Negotiations between partly state-owned South African operator Telkom and Solidarity have been ongoing since March 2013, attempting to come to an agreement regarding fair wages for employees.
Solidarity has recently completed the mandating process for the standing offer of Telkom’s 6 per cent wage increase for three years with top security.
However, the rejection of the offer according to 70 per cent of Solidarity’s membership votes, leaves the matter incomplete.
Dissatisfaction with the offer was based on the inconsiderate approach towards inflation, upon which members require an increase from next August for up to a year.
Speaking to HumanIPO, Marius Croucamp, spokesperson at Solidarity, said: “It’s not acceptable.
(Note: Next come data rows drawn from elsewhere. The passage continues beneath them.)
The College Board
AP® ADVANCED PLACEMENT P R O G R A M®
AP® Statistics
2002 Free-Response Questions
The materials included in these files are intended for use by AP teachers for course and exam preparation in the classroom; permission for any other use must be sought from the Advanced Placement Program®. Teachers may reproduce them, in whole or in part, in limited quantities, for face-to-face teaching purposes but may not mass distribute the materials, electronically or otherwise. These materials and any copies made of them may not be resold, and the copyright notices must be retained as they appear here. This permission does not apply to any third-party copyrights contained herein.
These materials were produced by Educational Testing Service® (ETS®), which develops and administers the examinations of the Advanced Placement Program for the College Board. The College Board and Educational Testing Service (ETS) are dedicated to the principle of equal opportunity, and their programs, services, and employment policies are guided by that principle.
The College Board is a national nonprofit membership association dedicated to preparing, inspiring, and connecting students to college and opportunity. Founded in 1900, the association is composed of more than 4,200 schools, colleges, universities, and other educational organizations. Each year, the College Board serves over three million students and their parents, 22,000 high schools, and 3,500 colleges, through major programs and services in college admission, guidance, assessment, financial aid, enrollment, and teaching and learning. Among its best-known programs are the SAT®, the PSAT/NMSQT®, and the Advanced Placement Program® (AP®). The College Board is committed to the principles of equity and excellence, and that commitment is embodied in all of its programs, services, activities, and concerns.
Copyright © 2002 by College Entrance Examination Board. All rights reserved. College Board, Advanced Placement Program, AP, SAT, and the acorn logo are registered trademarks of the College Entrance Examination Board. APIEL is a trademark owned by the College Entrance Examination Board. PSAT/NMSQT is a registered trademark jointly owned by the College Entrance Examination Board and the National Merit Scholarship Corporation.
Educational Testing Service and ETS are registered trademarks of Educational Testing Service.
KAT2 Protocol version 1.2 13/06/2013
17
You can just think what it would do to people’s morale.”
According to Croucamp, accepting the current offer will put salary beneficiaries back 19 per cent because of yearly inflation impact.
While the union is keeping negotiation channels open, the option of going on strike will be decided by tomorrow (Wednesday) afternoon.
Croucamp said the union is not enthusiastic about industrial action, though the members’ voices are of main importance.
“It’s a tough one. We are thinking…about the African image and the rating agencies and we are really trying to avoid industrial action here.”
He continued: “We are really trying to pull the rabbit out of the hat to avoid that. We cannot ignore our members. They will shut down the union if we do.”
HumanIPO reported last week Solidarity’s claims of Telkom sabotage when communication problems were experienced with internet and telephone lines.
While Telkom expected an apology from the union, Croucamp said he was unsure whether the fault was technical or a deliberate attempt to prevent communication during the mandate process.
“We are not going to take that matter further. All has been resolved,” he said.